Dormant-season grazing eyed as tool in reducing fire risk
Published 12:45 pm Thursday, August 15, 2019

- Sergio Arispe, OSU livestock educator based in Ontario.
Researchers and southeastern Oregon ranchers aim to determine if large-scale dormant-season grazing can knock out substantial amounts of invasive annual grasses and reduce rangeland fire risk.
In a 25,000-acre study area east of Owyhee Reservoir, cattle numbers traditionally are reduced before Nov. 1 — right around the time perennial grasses go dormant and temperatures become nearly perfect for germination of invasive cheatgrass and medusahead, Oregon State University Extension rangeland and livestock specialist Sergio Arispe said.
These annual invasive grasses, which grow before native bunch grasses and compete for water and other resources, can form a mat-like litter on the ground.
“It is that litter, the old growth, which protects that (invasive) seed and increases biomass, flammable material and fuel,” the Ontario, Ore.-based Arispe said. “If we can disrupt that litter using dormant-season grazing, we can expose that seed to the elements, extreme cold temperatures and rodents. It’s going to be less likely to germinate.”
USDA’s National Institute of Food and Agriculture is funding the three-year, $300,000 study through 2022. It involves the U.S. Bureau of Land Management Vale District and researchers from OSU, the University of Idaho, Boise State University and the University of Nevada-Reno.
Ranchers on the greater Three Fingers Allotment are participating. Ranchers, wary of big fires cutting the number of permits available, expressed interest to the BLM in finding an unconventional method to reduce fire risk. The allotment includes sage grouse habitat, wilderness study areas, recreation destinations and archeological sites as well as invasive grasses.
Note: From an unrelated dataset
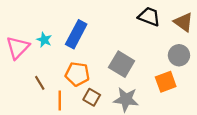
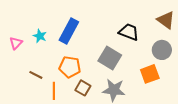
black trapezoid: (149, 17) -> (129, 32), moved
pink triangle: (18, 48) -> (16, 43), size x0.6
brown line: (40, 83) -> (36, 75), turned -32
Vale District BLM is allowing Arispe to recruit ranchers, who so far have committed up to 1,700 cows to graze in dormant season, he said. Grazing is slated from mid-October through February.
Vale District BLM Manager Don Gonzalez said grazing permits generally cover the spring-fall season, “so because it’s an experiment, we authorize grazing though a different authorization.”
For the study period, “we will review it each year to see if what we are doing needs to be adjusted and if the rancher is still willing to participate” in subsequent years, he said.
“The hypothesis is that we can promote rangeland health so that the sagebrush steppe ecosystem can be more resistant to invasive annual grasses and resilient to disturbances such as fire,” Arispe said.
Cattle in late fall are pregnant and have elevated nutrition requirements, he said. Available range grass is brown and short on protein and energy.
“In order to meet those nutritional requirements, we are supplementing protein — which helps them digest, meet the nutrient requirement and eat more of the dead material,” Arise said.
OSU and USDA Agricultural Research Service staff in Burns have studied sagebrush ecosystem health and early grazing. He said a handful of research papers on dormant-season grazing have been published, but the current effort is large-scale and focuses on the Interior West.
It will track plant-community characteristics on a landscape scale using satellite imagery and other technology, and make information available for land-management planning and educational uses, Arise said.
“We will be teaching rangeland managers about the science-based framework to assess rangeland health, and also to develop land management plans” using online and geographic information system tools, he said.
Researchers want at least 75% of participants to learn rangeland ecology basics, improve their knowledge of ecological outcomes related to dormant-season grazing, and learn applied uses for remote sensing technologies in managing fine-fuels, an abstract said.
Field days are planned Oct. 4 at Rockville, Ore., off U.S. 95 and Oct. 17 at Burns District BLM. Dormant-season grazing will be highlighted at the UI Rangeland Fall Forum in Marsing, Idaho, Oct. 10-11.